[Dataset excerpts]
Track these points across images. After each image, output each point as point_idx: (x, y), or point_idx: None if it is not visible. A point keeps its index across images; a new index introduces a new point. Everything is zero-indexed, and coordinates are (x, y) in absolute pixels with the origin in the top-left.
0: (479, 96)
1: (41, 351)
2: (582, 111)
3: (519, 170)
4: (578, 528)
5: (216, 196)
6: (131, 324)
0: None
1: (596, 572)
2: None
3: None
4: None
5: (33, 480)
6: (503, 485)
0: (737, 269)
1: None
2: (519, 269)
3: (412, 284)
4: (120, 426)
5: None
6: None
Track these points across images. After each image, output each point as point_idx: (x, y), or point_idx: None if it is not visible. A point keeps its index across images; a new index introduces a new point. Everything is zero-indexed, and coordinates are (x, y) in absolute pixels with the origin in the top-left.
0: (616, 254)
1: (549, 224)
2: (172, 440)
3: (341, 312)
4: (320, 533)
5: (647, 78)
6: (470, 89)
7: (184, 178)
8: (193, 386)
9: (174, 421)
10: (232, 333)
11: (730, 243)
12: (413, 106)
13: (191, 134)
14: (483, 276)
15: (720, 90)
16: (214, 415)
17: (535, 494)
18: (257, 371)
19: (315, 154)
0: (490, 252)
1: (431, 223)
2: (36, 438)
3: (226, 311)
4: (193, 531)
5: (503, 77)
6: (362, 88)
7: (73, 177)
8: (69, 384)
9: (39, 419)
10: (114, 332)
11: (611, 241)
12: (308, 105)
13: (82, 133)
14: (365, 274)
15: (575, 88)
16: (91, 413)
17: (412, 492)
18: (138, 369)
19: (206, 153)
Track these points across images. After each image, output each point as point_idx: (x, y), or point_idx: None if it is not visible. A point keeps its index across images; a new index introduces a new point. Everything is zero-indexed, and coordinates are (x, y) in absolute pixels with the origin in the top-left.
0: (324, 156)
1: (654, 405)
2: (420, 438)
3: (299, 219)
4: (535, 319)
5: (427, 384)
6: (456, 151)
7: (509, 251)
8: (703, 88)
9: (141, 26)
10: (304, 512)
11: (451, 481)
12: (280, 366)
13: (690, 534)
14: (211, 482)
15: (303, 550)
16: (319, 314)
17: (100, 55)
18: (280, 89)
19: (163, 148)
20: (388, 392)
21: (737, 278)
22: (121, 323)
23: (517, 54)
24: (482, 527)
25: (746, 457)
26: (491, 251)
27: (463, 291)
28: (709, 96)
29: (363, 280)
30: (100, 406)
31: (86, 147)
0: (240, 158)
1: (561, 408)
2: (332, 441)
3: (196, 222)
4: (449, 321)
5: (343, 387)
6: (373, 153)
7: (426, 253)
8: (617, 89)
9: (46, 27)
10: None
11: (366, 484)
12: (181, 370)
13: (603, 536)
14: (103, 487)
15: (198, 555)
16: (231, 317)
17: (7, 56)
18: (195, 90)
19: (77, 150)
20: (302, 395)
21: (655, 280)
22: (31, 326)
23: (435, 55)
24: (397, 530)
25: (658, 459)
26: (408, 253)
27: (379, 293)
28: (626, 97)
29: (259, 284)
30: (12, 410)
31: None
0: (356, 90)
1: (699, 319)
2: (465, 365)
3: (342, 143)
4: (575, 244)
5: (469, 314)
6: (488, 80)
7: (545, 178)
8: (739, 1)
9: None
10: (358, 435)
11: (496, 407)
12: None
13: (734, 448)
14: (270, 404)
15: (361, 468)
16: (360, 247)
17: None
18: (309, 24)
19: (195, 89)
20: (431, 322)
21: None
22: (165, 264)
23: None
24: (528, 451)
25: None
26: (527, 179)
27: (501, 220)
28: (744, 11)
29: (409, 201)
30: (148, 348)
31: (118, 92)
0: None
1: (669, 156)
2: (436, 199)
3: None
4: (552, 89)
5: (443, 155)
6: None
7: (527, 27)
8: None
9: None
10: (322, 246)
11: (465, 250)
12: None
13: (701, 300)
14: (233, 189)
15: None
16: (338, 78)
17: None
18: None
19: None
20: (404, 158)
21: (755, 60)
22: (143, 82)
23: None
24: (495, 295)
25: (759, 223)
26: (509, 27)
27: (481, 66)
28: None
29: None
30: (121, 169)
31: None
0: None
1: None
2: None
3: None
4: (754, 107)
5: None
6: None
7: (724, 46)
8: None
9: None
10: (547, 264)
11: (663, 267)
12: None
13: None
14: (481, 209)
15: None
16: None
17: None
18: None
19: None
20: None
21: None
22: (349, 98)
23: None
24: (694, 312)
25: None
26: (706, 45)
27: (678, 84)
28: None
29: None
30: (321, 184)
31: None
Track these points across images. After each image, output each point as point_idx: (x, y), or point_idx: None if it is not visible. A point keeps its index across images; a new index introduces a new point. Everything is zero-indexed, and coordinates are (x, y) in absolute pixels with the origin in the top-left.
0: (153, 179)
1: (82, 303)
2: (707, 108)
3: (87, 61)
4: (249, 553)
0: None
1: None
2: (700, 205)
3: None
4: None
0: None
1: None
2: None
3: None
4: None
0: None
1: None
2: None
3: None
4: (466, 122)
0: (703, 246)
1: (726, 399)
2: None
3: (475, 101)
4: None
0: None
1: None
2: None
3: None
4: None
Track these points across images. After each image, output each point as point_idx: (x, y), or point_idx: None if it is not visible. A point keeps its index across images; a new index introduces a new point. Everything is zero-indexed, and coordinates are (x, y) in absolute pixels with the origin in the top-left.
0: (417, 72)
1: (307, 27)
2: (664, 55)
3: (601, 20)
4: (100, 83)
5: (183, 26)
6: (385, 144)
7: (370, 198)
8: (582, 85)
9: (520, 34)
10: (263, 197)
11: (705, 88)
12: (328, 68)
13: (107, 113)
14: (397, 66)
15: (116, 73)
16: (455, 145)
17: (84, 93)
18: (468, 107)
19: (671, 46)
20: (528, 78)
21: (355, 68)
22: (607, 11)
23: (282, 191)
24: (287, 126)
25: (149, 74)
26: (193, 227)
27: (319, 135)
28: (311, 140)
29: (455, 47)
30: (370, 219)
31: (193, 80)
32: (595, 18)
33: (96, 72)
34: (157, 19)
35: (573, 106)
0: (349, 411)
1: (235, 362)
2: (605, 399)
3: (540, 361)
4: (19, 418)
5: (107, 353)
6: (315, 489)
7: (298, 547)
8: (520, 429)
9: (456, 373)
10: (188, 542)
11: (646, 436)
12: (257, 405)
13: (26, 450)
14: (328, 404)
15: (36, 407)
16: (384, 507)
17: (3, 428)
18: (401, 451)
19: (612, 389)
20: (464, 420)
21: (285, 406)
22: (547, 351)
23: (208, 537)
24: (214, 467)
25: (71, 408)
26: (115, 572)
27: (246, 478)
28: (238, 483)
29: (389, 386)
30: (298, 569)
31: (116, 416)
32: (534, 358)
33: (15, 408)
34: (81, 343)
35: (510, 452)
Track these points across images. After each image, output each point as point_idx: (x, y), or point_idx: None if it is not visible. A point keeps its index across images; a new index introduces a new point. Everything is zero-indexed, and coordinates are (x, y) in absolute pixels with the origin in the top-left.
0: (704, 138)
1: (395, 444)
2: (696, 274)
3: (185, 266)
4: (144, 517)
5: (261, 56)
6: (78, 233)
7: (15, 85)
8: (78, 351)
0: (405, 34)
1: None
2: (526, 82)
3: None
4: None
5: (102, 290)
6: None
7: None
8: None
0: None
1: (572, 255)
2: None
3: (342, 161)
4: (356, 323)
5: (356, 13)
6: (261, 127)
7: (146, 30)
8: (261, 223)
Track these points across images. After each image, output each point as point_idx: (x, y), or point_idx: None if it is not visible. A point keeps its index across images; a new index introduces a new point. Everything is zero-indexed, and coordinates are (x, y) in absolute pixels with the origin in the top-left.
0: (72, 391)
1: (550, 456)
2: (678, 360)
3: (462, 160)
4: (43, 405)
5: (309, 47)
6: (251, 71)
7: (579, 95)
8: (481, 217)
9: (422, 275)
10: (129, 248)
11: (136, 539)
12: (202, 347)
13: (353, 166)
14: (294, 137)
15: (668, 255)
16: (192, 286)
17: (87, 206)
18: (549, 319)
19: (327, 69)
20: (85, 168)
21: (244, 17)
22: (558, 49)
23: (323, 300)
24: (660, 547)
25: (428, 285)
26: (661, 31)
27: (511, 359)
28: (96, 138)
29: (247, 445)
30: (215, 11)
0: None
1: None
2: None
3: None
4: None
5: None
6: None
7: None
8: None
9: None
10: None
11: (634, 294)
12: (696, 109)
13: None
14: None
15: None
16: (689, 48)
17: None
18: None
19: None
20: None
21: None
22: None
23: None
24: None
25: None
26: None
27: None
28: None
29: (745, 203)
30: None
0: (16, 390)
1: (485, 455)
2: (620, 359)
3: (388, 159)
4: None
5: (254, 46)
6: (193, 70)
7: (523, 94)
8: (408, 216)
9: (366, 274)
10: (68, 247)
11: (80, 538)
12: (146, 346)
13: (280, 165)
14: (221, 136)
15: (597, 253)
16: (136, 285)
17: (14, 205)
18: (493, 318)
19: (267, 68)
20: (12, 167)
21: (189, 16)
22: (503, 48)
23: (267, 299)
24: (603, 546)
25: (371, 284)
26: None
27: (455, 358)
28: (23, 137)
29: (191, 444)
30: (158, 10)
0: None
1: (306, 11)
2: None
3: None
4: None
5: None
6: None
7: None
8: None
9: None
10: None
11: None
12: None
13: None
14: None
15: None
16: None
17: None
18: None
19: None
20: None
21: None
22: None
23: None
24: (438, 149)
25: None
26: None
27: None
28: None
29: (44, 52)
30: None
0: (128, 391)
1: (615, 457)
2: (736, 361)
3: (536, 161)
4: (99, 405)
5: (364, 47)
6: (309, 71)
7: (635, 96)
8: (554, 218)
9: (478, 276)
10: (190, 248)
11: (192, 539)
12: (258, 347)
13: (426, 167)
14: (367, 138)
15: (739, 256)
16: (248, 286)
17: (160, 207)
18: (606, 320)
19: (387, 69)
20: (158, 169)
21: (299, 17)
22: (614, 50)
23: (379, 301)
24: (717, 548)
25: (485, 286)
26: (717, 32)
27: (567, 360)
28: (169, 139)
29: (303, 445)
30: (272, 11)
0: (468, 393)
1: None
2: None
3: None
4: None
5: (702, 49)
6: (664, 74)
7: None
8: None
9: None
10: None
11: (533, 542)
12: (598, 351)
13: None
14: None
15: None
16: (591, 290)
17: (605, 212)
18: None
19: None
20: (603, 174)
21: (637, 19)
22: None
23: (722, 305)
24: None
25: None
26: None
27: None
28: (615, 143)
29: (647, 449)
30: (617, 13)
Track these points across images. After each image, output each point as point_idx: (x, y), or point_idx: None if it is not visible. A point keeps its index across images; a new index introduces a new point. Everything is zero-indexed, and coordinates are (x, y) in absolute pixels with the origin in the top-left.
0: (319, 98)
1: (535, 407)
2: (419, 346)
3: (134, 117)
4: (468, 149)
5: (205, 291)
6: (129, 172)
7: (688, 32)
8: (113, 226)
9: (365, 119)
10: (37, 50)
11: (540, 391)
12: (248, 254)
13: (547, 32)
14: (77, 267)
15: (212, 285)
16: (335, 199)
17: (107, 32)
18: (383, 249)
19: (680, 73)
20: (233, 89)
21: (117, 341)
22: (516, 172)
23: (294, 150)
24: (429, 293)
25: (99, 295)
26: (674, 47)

Goal
Copy the records word for word, from their very beginning down to and including the line that contains "19: (206, 153)".

Response to this task
Track these points across images. After each image, output each point as point_idx: (x, y), or point_idx: None if it is not visible. A point keeps its index across images; a new index introduces a new point. Everything is zero-indexed, and coordinates are (x, y) in absolute pixels with the origin in the top-left.
0: (479, 96)
1: (41, 351)
2: (582, 111)
3: (519, 170)
4: (578, 528)
5: (216, 196)
6: (131, 324)
0: None
1: (596, 572)
2: None
3: None
4: None
5: (33, 480)
6: (503, 485)
0: (737, 269)
1: None
2: (519, 269)
3: (412, 284)
4: (120, 426)
5: None
6: None
Track these points across images. After each image, output each point as point_idx: (x, y), or point_idx: None if it is not visible. A point keeps its index across images; a new index introduces a new point. Everything is zero-indexed, and coordinates are (x, y) in absolute pixels with the origin in the top-left.
0: (616, 254)
1: (549, 224)
2: (172, 440)
3: (341, 312)
4: (320, 533)
5: (647, 78)
6: (470, 89)
7: (184, 178)
8: (193, 386)
9: (174, 421)
10: (232, 333)
11: (730, 243)
12: (413, 106)
13: (191, 134)
14: (483, 276)
15: (720, 90)
16: (214, 415)
17: (535, 494)
18: (257, 371)
19: (315, 154)
0: (490, 252)
1: (431, 223)
2: (36, 438)
3: (226, 311)
4: (193, 531)
5: (503, 77)
6: (362, 88)
7: (73, 177)
8: (69, 384)
9: (39, 419)
10: (114, 332)
11: (611, 241)
12: (308, 105)
13: (82, 133)
14: (365, 274)
15: (575, 88)
16: (91, 413)
17: (412, 492)
18: (138, 369)
19: (206, 153)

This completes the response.